ALERTA: A criminalidade e a violência crescem de forma assustadora no Brasil. Os policiais estão prendendo mais e aprendendo muitas armas de guerra e toneladas de drogas. A morte e a perda de acessibilidade são riscos presentes numa rotina estressante de retrabalho e sem continuidade na justiça. Entretanto, os governantes não reconhecem o esforço e o sacrifício, pagam mal, discriminam, enfraquecem e segmentam o ciclo policial. Os policiais sofrem com descaso, políticas imediatistas, ingerência partidária, formação insuficiente, treinamento precário, falta de previsão orçamentária, corrupção, ingerência política, aliciamento, "bicos" inseguros, conflitos, autoridade fraca, sistema criminal inoperante, insegurança jurídica, desvios de função, disparidades salariais, más condições de trabalho, leis benevolentes, falência prisional, morosidade dos processos, leniência do judiciário e impunidade que inutilizam o esforço policial e ameaçam a paz social.

segunda-feira, 18 de agosto de 2014

SUICÍDIOS NAS POLÍCIAS

DIÁRIO NACIONAL, 28 outubro 2011


PAULO PEREIRA DE ALMEIDA




Na sua obra clássica do final do século XIX, o sociólogo francês Émile Durkheim classifica o fenómeno social do suicídio e procura tipificar as suas causas. O autor conclui que as estatísticas demonstram que durante as crises econômicas e os períodos de recessão as taxas de suicídio aumentam, mas que nos períodos de crescimento econômico também se verificam elevadas taxas de suicídio. A conclusão de Durkheim é a de que não era seria a pobreza a motivar o suicídio. Essencialmente, e segundo o autor, é em períodos de enfraquecimento das normas sociais e de redução da coe-são das sociedades que existem taxas de suicídio mais elevadas.

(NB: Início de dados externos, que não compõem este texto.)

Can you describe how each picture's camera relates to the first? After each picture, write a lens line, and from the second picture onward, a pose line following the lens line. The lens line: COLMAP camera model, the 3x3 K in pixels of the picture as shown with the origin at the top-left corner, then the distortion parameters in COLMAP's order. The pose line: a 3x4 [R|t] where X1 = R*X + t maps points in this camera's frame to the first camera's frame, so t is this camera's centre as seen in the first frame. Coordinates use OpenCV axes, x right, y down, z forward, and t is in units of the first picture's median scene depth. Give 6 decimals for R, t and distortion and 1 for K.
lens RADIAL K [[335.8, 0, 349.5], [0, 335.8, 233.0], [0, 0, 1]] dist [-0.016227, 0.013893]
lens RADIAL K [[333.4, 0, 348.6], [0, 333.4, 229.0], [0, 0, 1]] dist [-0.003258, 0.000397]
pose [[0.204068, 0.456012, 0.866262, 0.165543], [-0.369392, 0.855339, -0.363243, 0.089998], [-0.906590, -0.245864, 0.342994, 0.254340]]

Estas constatações de Durkheim - que ainda hoje se mantêm, no seu essencial, como verificadas e verificáveis - são úteis para, em meu entender, nos recordarmos da complexidade de factores e da multiplicidade de situações envolvidas na questão profundamente delicada - e controversa - do suicídio. Assim sendo, abordar semelhante questão quando falamos das forças e serviços de segurança (FSS) e, no caso de Portugal, quando nos referimos às duas grandes polícias (PSP e GNR), implica um especial cuidado, concretamente com dois aspectos. Primeiro, implica ter em atenção que existe um "mito social" associado à ideia de que as taxas de divórcio, de alcoolismo e de suicídios são mais elevadas nos profissionais das FSS: por exemplo, no caso dos Estados Unidos da América, país relativamente ao qual existem alguns dados disponíveis, não há consenso quanto à taxa de suicídio das polícias ser três vezes superior à taxa de suicídios da população em geral, sendo disputada a ideia de que o número de suicídios de polícias é de cerca de 300 por ano. Em segundo, é fundamental perceber que existem igualmente factores que potenciam a probabilidade de um profissional das FSS cometer suicídio, designadamente o desgaste a que uma profissão que lida com elevados níveis de violência - e de pressão psicológica - submete estas pessoas: aliás, e curiosamente, sabe-se que um número considerável de agentes que comentem suicídio fazem-no com outra arma que não a de serviço, pelo que o facto de terem uma arma de fogo à sua disposição não parece ser um factor determinante nessa decisão dramática e irreversível.

Por tudo isto, espera-se que as conclusões de dois estudos recentemente apresentados pela Associação Sindical dos Profissionais da Polícia (ASPP) sejam tidas em conta em futuros programas governamentais dirigidos à população dos profissionais das FSS. Concretamente, é essencial tomar em consideração que - de acordo com esses estudos - "os agentes da PSP vivem menos 11 anos do que a restante população, apresentam uma maior prevalência de perturbações mentais e são sujeitos a violência no local de trabalho por parte de colegas e superiores hierárquicos", segundo noticiava o jornal i na semana passada. Além disso - e de acordo com os estudos citados pelo mesmo jornal -, "63% das mortes de agentes no activo resultam de suicídios - a principal causa de morte não natural dos polícias". Por fim, uma outra nota digna de referência relaciona-se com uma queixa que a ASPP fez à Organização Internacional do Trabalho (OIT), referente à "ausência de legislação que obrigue à fiscalização das condições de higiene e segurança no trabalho e das más condições das esquadras", segundo a mesma notícia do jornal i: uma situação - lamentável a todos os títulos - que se espera venha a merecer a devida atenção do actual ministro da Administração Interna.